He felt her pace grow slower; fearing a pause for further rhetorical flourishes, he kept moving, forcing her to keep up with him. ‘Because my father has the ichor of capitalism flowing in his veins, Guido. Because, for hundreds of years, to be a Falier has been to be a merchant, and to be a merchant is to make money.’
‘This,’ Brunetti observed, ‘from a professor of literature who maintains she has no interest in money.’
‘That’s because I’m the end of the line, Guido. I’m the last person in our family who will carry the name: our children have yours.’ Her steps slowed, as did her voice, but she did not stop. ‘My father has made money all his life, thus permitting me, and our children, the luxury of not having to take an interest in making it.’
Brunetti, who had played what must have been thousands of games of Monopoly with his children, was sure that the capitalist gene had run true to form in them and that they already had the interest, perhaps even the ichor itself.
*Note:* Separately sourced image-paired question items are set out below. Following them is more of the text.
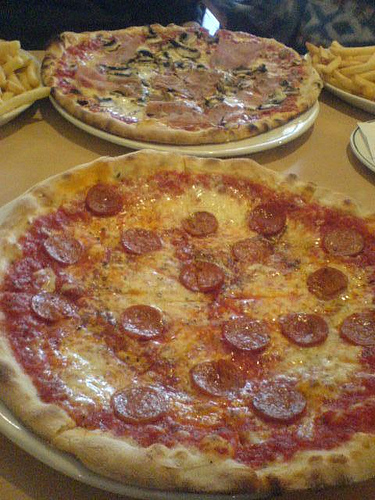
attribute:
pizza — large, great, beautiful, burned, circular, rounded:
[0, 148, 374, 498]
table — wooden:
[1, 37, 374, 499]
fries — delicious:
[0, 38, 47, 110]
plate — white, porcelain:
[2, 102, 40, 125]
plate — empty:
[345, 115, 374, 171]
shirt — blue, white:
[211, 5, 374, 52]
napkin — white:
[358, 118, 374, 161]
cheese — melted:
[164, 178, 243, 218]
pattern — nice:
[304, 8, 366, 46]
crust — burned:
[35, 33, 75, 84]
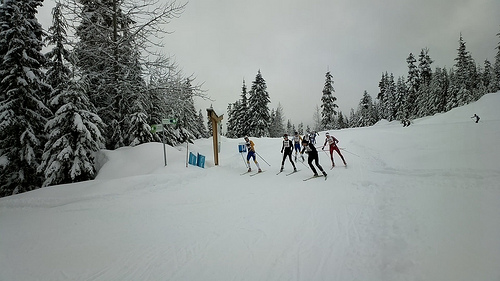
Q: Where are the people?
A: Skiing.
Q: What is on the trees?
A: Snow.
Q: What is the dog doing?
A: No dog.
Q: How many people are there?
A: Ten.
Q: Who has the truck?
A: No truck.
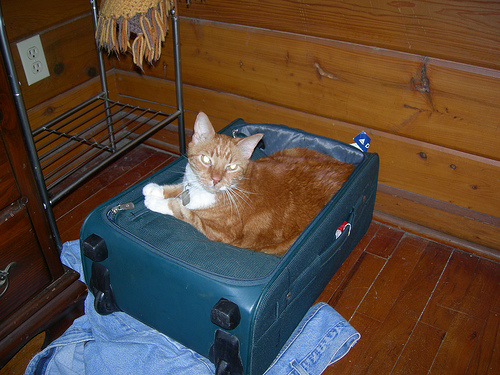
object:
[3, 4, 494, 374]
picture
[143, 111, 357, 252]
cat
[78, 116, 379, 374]
suitcase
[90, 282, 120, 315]
wheels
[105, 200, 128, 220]
zipper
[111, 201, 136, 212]
pull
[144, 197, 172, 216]
paws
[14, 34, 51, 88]
outlet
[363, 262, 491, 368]
floor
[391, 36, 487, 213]
wall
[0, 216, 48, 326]
drawer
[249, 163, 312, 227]
fur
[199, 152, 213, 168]
eyes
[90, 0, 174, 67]
object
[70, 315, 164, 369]
cloth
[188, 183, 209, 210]
chest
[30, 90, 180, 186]
shelf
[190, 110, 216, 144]
ears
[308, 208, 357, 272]
handle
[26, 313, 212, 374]
jeans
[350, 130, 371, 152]
tag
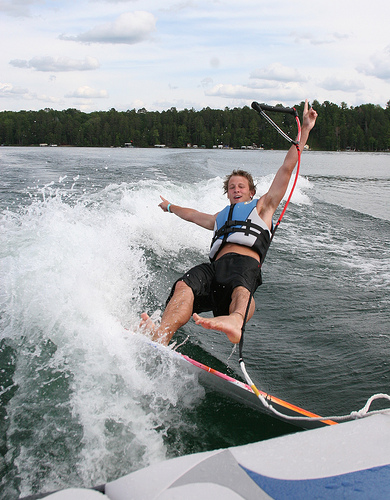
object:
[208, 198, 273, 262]
jacket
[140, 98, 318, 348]
man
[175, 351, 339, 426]
board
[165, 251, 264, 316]
shorts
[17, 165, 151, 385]
water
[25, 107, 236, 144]
trees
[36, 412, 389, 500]
boat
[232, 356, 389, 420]
rope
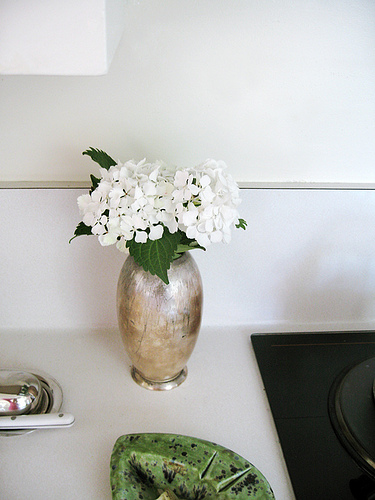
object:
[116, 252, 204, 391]
vase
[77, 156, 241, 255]
flowers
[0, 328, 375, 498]
counter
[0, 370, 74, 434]
dish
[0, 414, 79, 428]
flatware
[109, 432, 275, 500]
dish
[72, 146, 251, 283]
plant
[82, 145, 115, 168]
leaves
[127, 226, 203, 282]
leaves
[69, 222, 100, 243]
leaves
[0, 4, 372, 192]
wall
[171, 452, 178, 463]
spots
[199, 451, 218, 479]
indent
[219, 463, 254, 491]
indent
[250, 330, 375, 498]
panel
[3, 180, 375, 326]
backsplash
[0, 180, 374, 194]
edge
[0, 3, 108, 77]
cube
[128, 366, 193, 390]
base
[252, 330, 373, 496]
stove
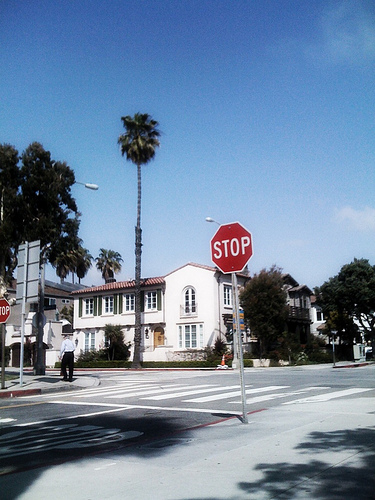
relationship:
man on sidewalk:
[59, 330, 76, 382] [1, 373, 99, 395]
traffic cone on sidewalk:
[219, 353, 227, 365] [150, 367, 212, 372]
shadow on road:
[231, 425, 362, 495] [2, 363, 374, 500]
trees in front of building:
[238, 256, 361, 363] [72, 260, 237, 363]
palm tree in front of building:
[117, 112, 159, 369] [69, 261, 249, 361]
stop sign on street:
[209, 221, 251, 422] [2, 399, 344, 471]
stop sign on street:
[0, 297, 9, 389] [2, 399, 344, 471]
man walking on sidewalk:
[59, 335, 76, 382] [0, 374, 101, 391]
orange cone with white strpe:
[219, 353, 226, 365] [220, 356, 226, 361]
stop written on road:
[0, 425, 144, 459] [2, 363, 374, 500]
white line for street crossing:
[137, 384, 252, 400] [12, 380, 362, 414]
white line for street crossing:
[181, 392, 239, 404] [12, 380, 362, 414]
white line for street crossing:
[101, 382, 216, 396] [12, 380, 362, 414]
‘And he thinks there’s money to be made there?’ Brunetti asked, and then quickly added, if only to prevent her from again demanding how he could ask such a question, ‘Safe money?’
She turned to him again. ‘Safe?’
‘Well,’ he said, hearing himself how silly that had sounded, ‘Clean money?’
‘At least you accept that there’s a difference,’ she said with the bite of her years of voting Communist.
He said nothing for a while. Suddenly he stopped and asked, ‘What was all that about, what did your mother call it, “dietary peculiarities”? And all that nonsense about what the kids wouldn’t eat?’
‘Cataldo’s wife is a vegetarian,’ Paola said. ‘And my mother didn’t want to call attention to her, so I decided that I should be the one to — as you police people say — “take the fall”.’ She squeezed his arm.